Kristina and I took the suggestion of Sheeba (Stephen’s wife) to take the sleeper train to the city of Mysore, with the intention of visiting the Kalakkad Mundanthurai Tiger Reserve, and the Elephant Reserve Kilamalai Reserve Forests.
We took the sleeper train to Mysore from Chennai, and this is a good way to go. It’s a 12 hour train ride, so if you can sleep through most of it, it makes use of time rather efficiently. Plus, you’re not wasting the day. I found the train to be very comfortable and on the way back, I slept the majority of the time, probably because I was tired.
Stephen made arrangements for a driver to pick us up (and surprise! he had a sign), and he drove us to the forest. Along the way, we saw numerous monkeys and deer. It was funny, the monkeys hung around the speed bumps (there are no speed limits and practically no traffic lights, even in the big city, so speed bumps are the only deterrent to fast driving). They knew the tourists would stop to see them and maybe throw them food.
We really hoped to see wild elephants or if we were really lucky, a tiger. We also had scheduled an elephant ride. Also, one of the fun things about this trip is that we got to sleep in a tree house. Yes, the house was at least 2 stories up in a tree, with branches through the floor. Amazingly, it even had a bathroom with a toilet and a shower. The view was nice and all of the walls rolled up so we could enjoy the breeze.
Since the town where the our resort was located was so close to the forest, almost every house and resort had electric fences to keep the elephants and tigers away. The elephants are pretty smart and know how to get through the fence: take a large tree branch and hit the fence until it’s down.
After we had lunch at the resort, we went for a mini-safari on a government vehicle which was so loud that I’m sure it scared everything but the monkeys away. We did, however, see a peacock. We then met with our hired safari driver who took us out to the Elephant Camp, where abadoned elephants were housed and cared for. One of their elephants was 75 years old, the youngest, 3.
My very first impression of Elephant Camp was the sight of a full size adult elephant, laying on his side in the river, having a bath by one of his caretakers. The elephants eyes were shut in pleasure, the caretaker was scrubbing vigorously. The elephant’s trunk lay above the water so he could breathe. We then saw the baby elephant in camp. We were told that she was abandoned by her mother. The elephant was adorable and reached out to us with her trunk.
Next we rode along the river, where we did see some wild elephants, 4 of them, 2 adults and 2 babies. The safari driver told us the next day he would take us for a safari on some private land (you can’t go into the preserve without being in a government vehicle). So we went to bed early.
During the night, we were visited by loud chipmunks/squirrels who fought loudly over a granola bar in Kristina’s backpack all night long. I briefly considered putting in earplugs, but decided not to do it.
Early the next morning, we did go on the safari, but unfortunately did not see any animals except peacocks. However, we did go on a really elephant hunt, where our safari guide bribed a friend with beer to track down elephants for us.
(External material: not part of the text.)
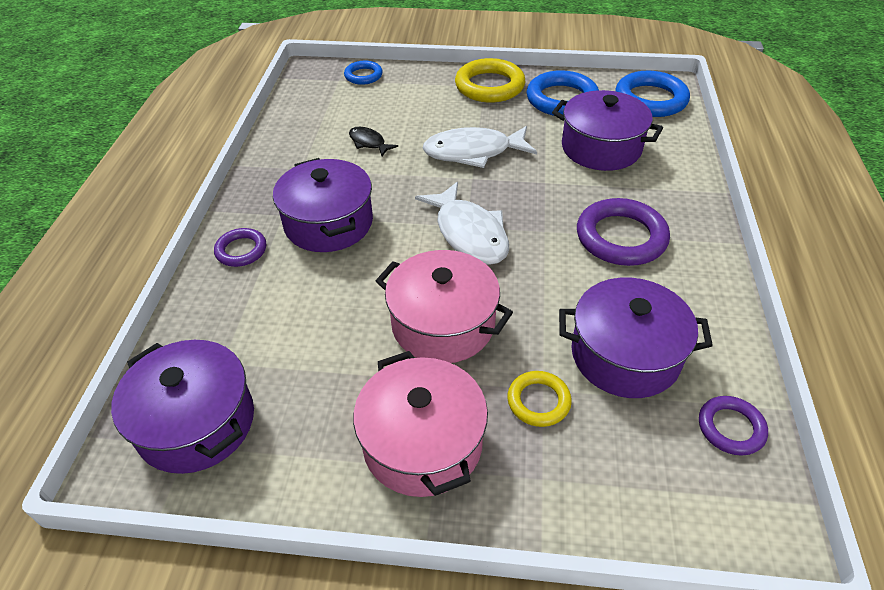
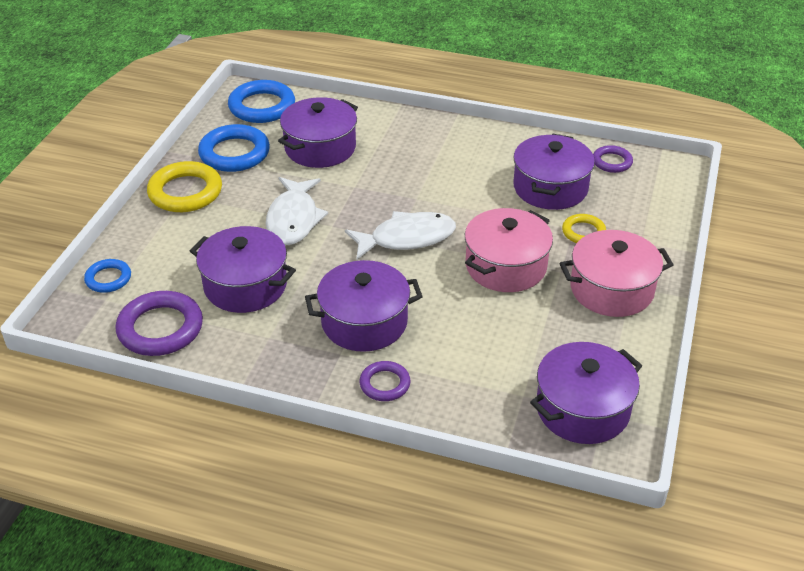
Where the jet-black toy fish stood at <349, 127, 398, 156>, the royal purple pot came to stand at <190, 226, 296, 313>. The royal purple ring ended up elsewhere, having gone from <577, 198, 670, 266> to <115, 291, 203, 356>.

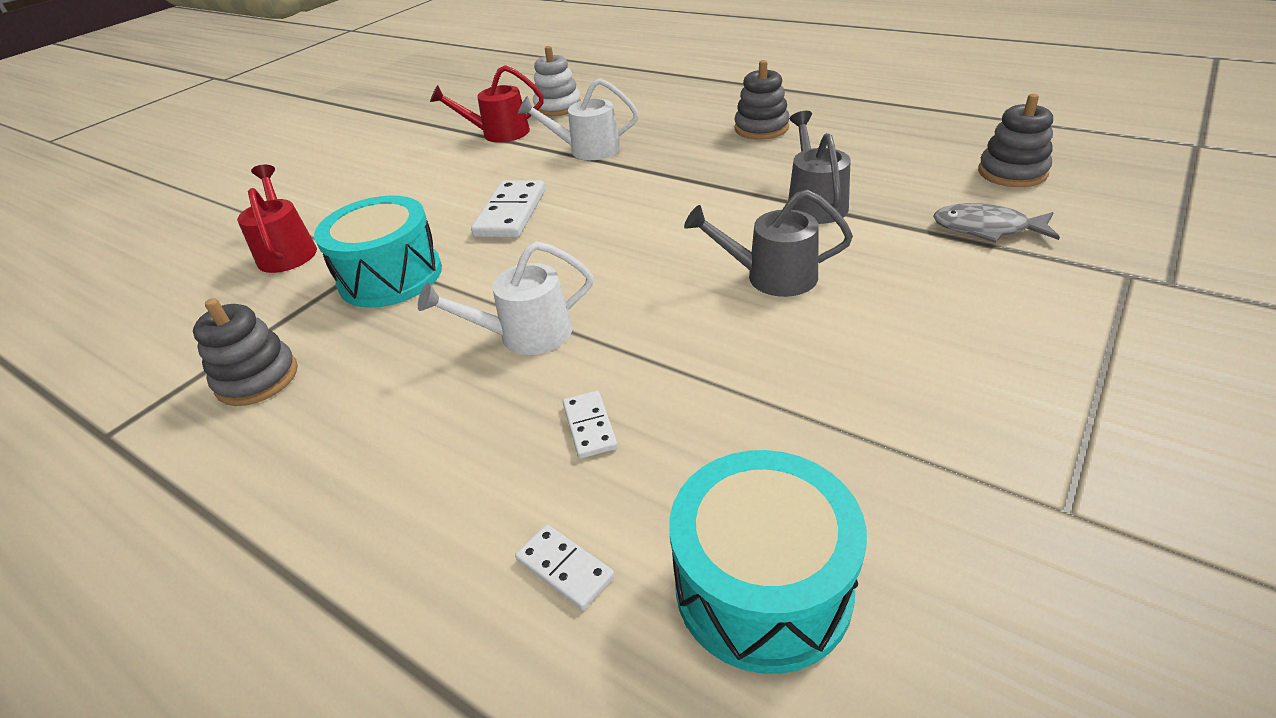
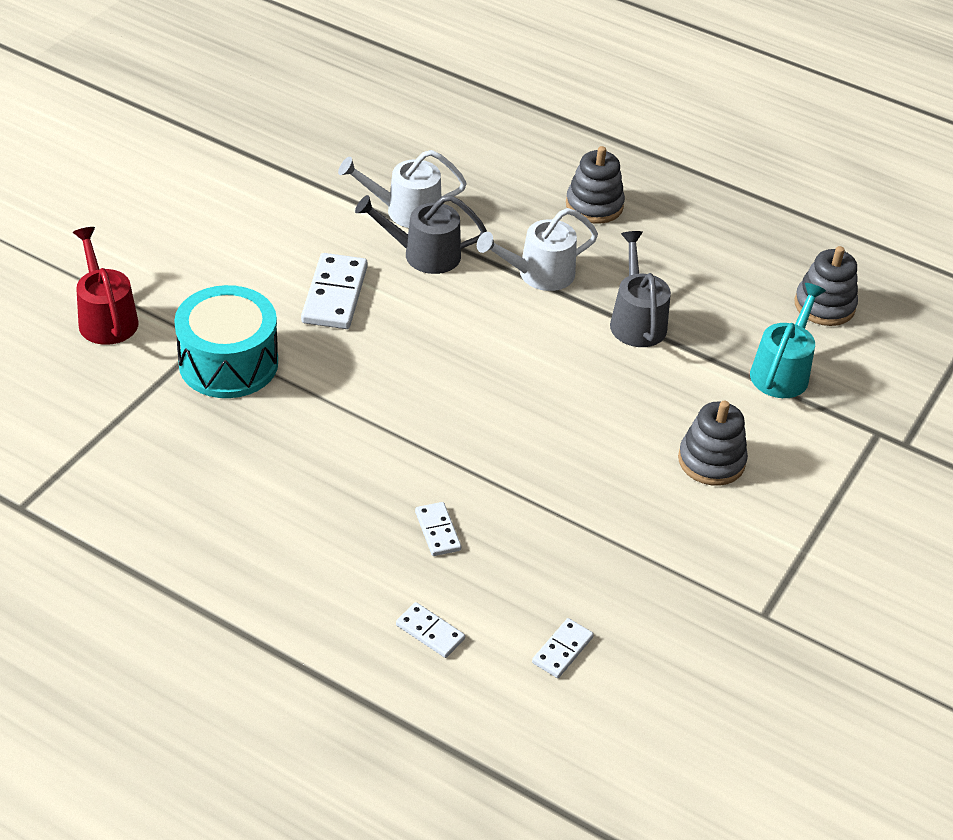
The grey stacking toy ended up elsewhere, having gone from <193, 298, 298, 406> to <678, 401, 748, 486>. The snow-white watering pot ended up elsewhere, having gone from <418, 241, 593, 355> to <477, 208, 598, 291>. The second view lost the scarlet watering pot at <430, 65, 544, 143>. The second view lost the snow-white stacking toy at <533, 46, 581, 116>. Where the turquoise drum stood at <669, 450, 867, 674>, the snow-white domino piece came to stand at <532, 618, 594, 678>. The grey watering pot ended up elsewhere, having gone from <684, 189, 853, 297> to <355, 195, 487, 274>. Where the grey toy fish stood at <933, 203, 1060, 243>, the turquoise watering pot came to stand at <750, 283, 826, 398>.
We saw fresh elephant tracks, huge stalks of bamboo that had been bent by elephants passing and pretty fresh dung. I am sure we were only an hour at most behind them. It was a nice hike through the forest in any case.
I really enjoyed the trip out of the city, it was so quiet and peaceful and you could even see the stars. One bad thing: the pollution from the big cities hung over the forest, just as if you were in Los Angeles.